Un débat sur l’islam pour contrer le Front national

Nicolas Sarkozy a demandé à l’UMP d’organiser une convention sur le respect de la laïcité, la place des religions en France et plus particulièrement celle de l’islam, deuxième religion nationale. Le chef de l’Etat réclame « des mesures concrètes ». Objectif assumé, à un an de la présidentielle : couper l’herbe sous le pied du Front national.

Le 10 décembre 2010, Marine Le Pen compare les prières des musulmans dans la rue à une nouvelle forme « d’occupation », dans une allusion directe à la Seconde Guerre mondiale. Le propos choque. La polémique est lancée, inversement proportionnelle à la réalité du phénomène. Marine Le Pen a réussi son coup : stigmatiser l’immigré, forcément musulman, forcément islamiste, forcément prosélyte. Et surtout imposer le débat de l’islam dans l’agenda politique et médiatique. La fille de son père récolte les fruits du scandale. Sa popularité est en hausse. Et l’inquiétude pointe à l’Elysée.

« Racines chrétiennes » et « échec du multiculturalisme »

Dans sa stratégie de réélection l’an prochain, Nicolas Sarkozy espère, comme en 2007, « siphonner » l’électorat du Front national. Pas question, dans ces conditions, de laisser à Marine Le Pen le monopole de l’islam. D’où le feu vert donné à l’UMP en début de semaine pour l’organisation d’une convention le 5 avril sur la laïcité et la place des religions – comprendre en fait la place de l’islam en France. « Il n’est pas question d’avoir une société française qui subirait un islam en France », déclarait Nicolas Sarkozy la semaine dernière lors de sa rencontre télévisée avec quelques Français. La cause est entendue, et fait directement écho aux « racines chrétiennes » de la France défendues par le chef de l’Etat au Vatican dans son discours du 20 décembre 2007.
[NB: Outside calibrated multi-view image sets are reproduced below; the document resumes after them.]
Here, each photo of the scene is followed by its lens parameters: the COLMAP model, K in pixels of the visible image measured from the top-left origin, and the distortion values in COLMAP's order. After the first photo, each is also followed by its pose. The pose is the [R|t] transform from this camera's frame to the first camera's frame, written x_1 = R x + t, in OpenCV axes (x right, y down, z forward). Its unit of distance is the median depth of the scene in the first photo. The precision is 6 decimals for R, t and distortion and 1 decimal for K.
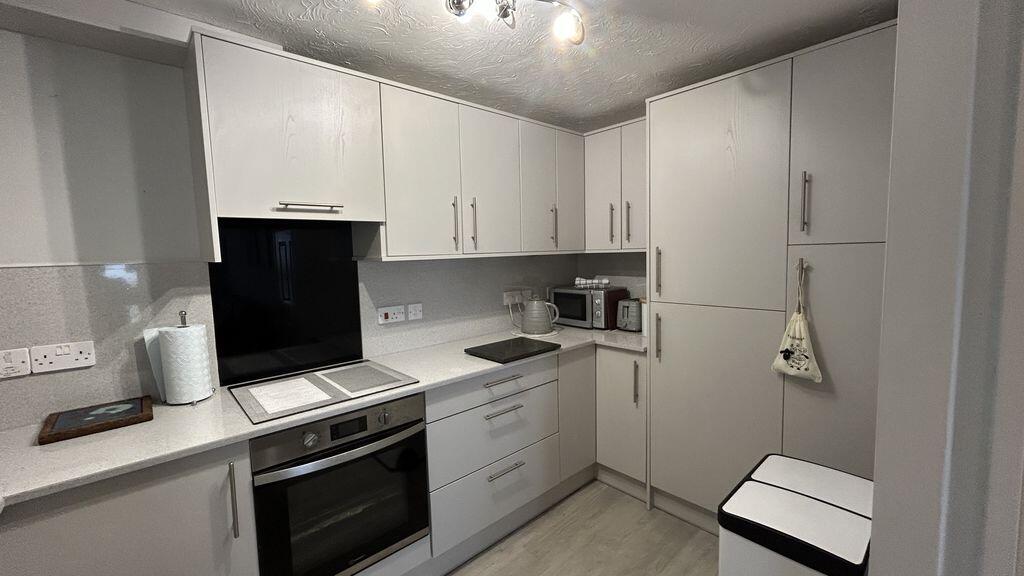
lens RADIAL K [[415.1, 0, 510.3], [0, 415.1, 285.8], [0, 0, 1]] dist [-0.003210, -0.000402]
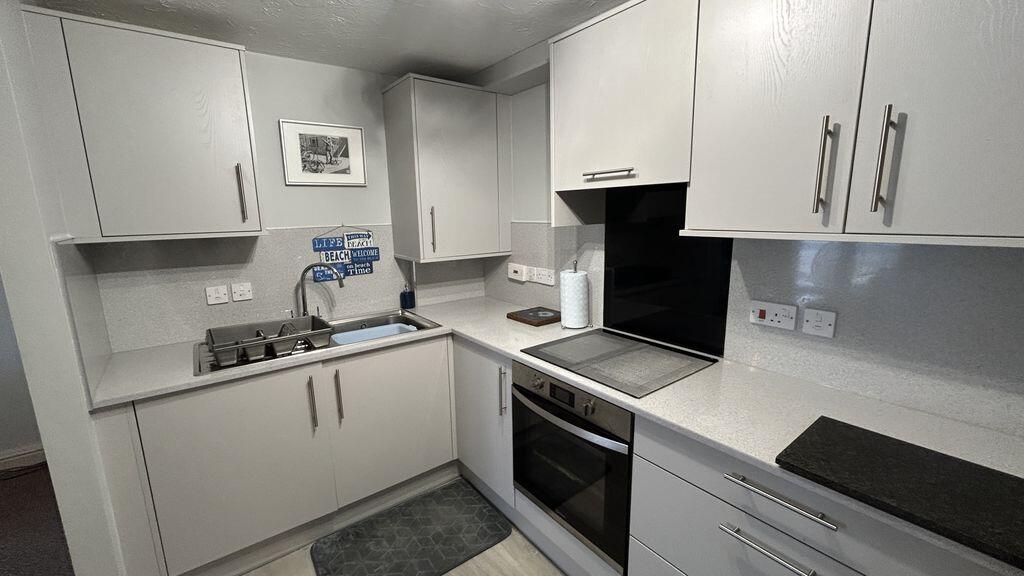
lens RADIAL K [[415.1, 0, 510.3], [0, 415.1, 285.8], [0, 0, 1]] dist [-0.003210, -0.000402]
pose [[-0.085289, 0.202411, -0.975580, 0.490269], [-0.063490, 0.976053, 0.208060, -0.110684], [0.994331, 0.079684, -0.070396, 0.777668]]
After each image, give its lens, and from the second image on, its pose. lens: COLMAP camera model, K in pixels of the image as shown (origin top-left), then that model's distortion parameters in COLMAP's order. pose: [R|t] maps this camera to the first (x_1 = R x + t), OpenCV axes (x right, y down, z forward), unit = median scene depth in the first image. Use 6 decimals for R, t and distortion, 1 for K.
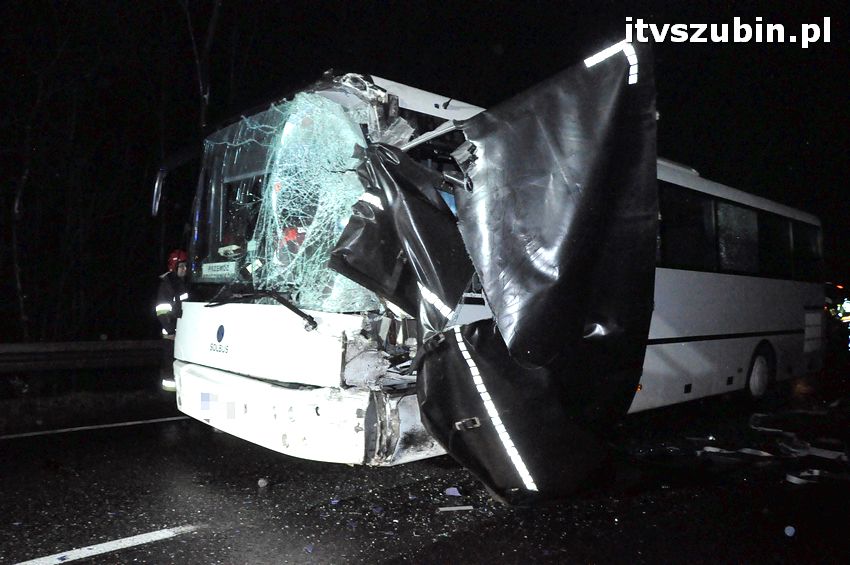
lens RADIAL K [[661.1, 0, 427.5], [0, 661.1, 287.6], [0, 0, 1]] dist [-0.169050, 0.145799]
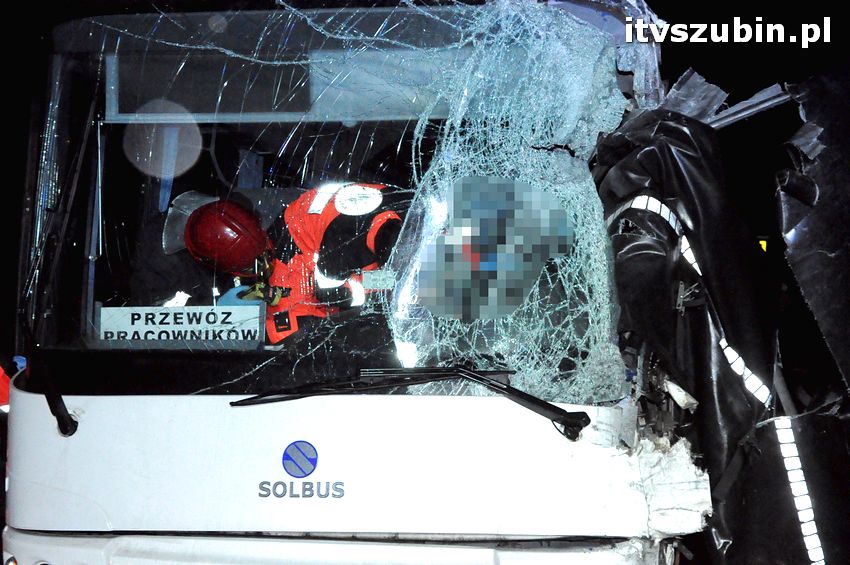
lens RADIAL K [[1455.6, 0, 425.0], [0, 1455.6, 282.5], [0, 0, 1]] dist [0.221582, 0.021758]
pose [[0.799849, -0.004450, 0.600185, -0.968296], [0.006856, 0.999975, -0.001722, -0.063164], [-0.600163, 0.005492, 0.799859, 0.078331]]
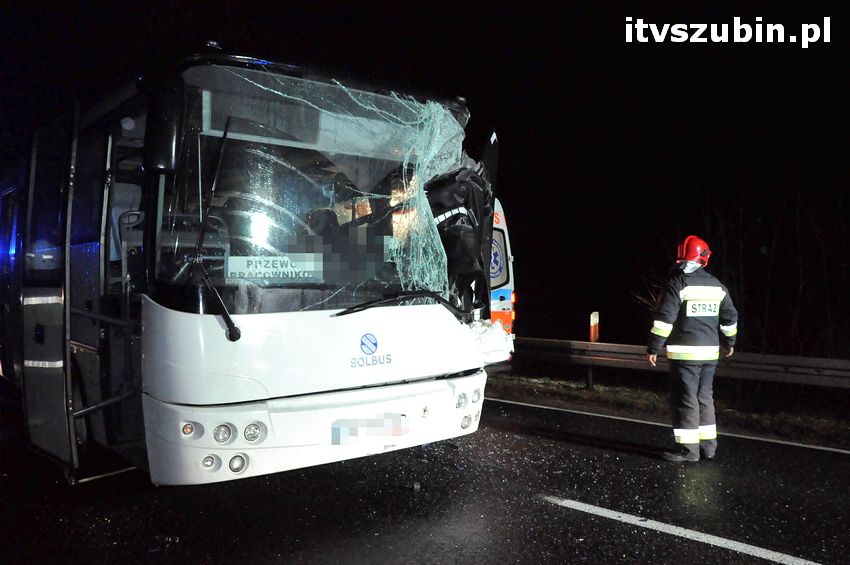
lens RADIAL K [[695.4, 0, 425.0], [0, 695.4, 282.5], [0, 0, 1]] dist [-0.092617, 0.000049]
pose [[0.034094, -0.033878, 0.998844, -1.319806], [-0.010142, 0.999362, 0.034242, -0.045324], [-0.999367, -0.011298, 0.033728, 0.968017]]
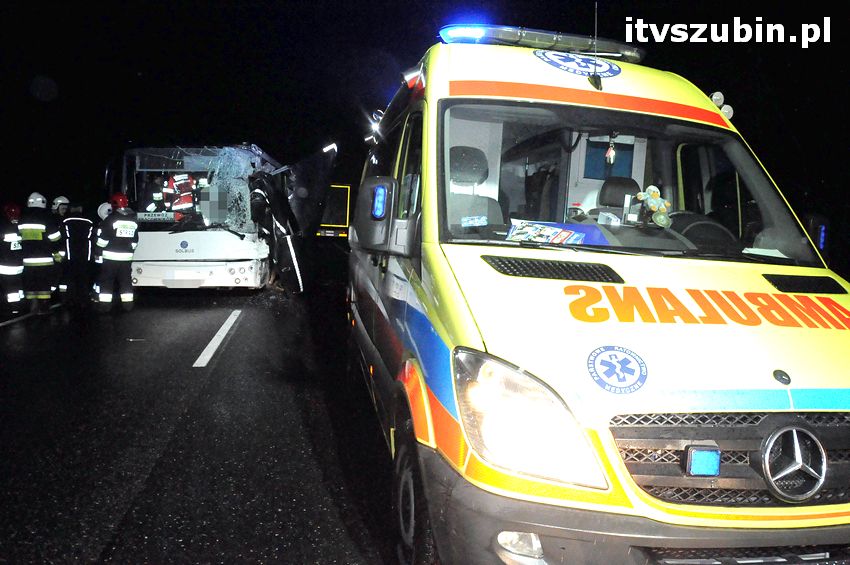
lens RADIAL K [[661.1, 0, 427.5], [0, 661.1, 287.6], [0, 0, 1]] dist [-0.169050, 0.145799]
pose [[0.577929, -0.100239, 0.809908, -1.827730], [-0.008300, 0.991655, 0.128655, -0.087286], [-0.816045, -0.081076, 0.572274, -1.111369]]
Emboitant le pas des Premiers ministres conservateurs allemand et britannique, Angela Merkel et David Cameron, Nicolas Sarkozy a d’ailleurs publié au cours de la même émission le faire-part de décès du « multiculturalisme » en France – si tant est que ce concept n’ait jamais existé au pays de la laïcité. Son Premier ministre François Fillon, lui, a ressuscité ce bon vieux terme d’ « assimilation » des immigrés. Tandis que l’interdiction de la burqa dans l’espace public fut décrétée quasi cause nationale, au printemps 2010, pour quelques centaines de cas recensés. Sans parler du débat sur l’identité nationale mis en musique par le ministre de l’Immigration Eric Besson à l’automne 2009, au prix de quelques dérapages incontrôlés.

Dans les pas de Marine Le Pen

« L’erreur serait de ne pas traiter cette question », explique le patron de l’UMP Jean-François Copé, qui paraphrase la célèbre phrase de Laurent Fabius  : « Marine Le Pen soulève des problèmes, mais travaille assez peu les solutions. » « Nier que les Français considèrent que l’islam est un problème, ce serait nier la réalité », concède Benoît Hamon, qui remarque que « l’extrême droite fait ses meilleurs scores en Europe quand elle parle d’islam ». Mais au Parti socialiste, on n’entend tomber dans aucun « piège ». « La laïcité n’est pas lepénisable », dénonce le Parti communiste, pour qui le pouvoir parle de laïcité pour mieux stigmatiser l’islam.

Nicolas Sarkozy, président autoproclamé « protecteur », entend donc rassurer une population affolée par les vents de la mondialisation. Mais le chef de l’Etat et l’UMP donnent surtout le sentiment de courir derrière Marine Le Pen. En terme électoral, le débat sur l’identité nationale, suivi du discours de Grenoble sur la sécurité, avait surtout légitimé les positions du FN. Alors si vous avez aimé le débat sur l’identité nationale, vous adorerez le débat sur les religions.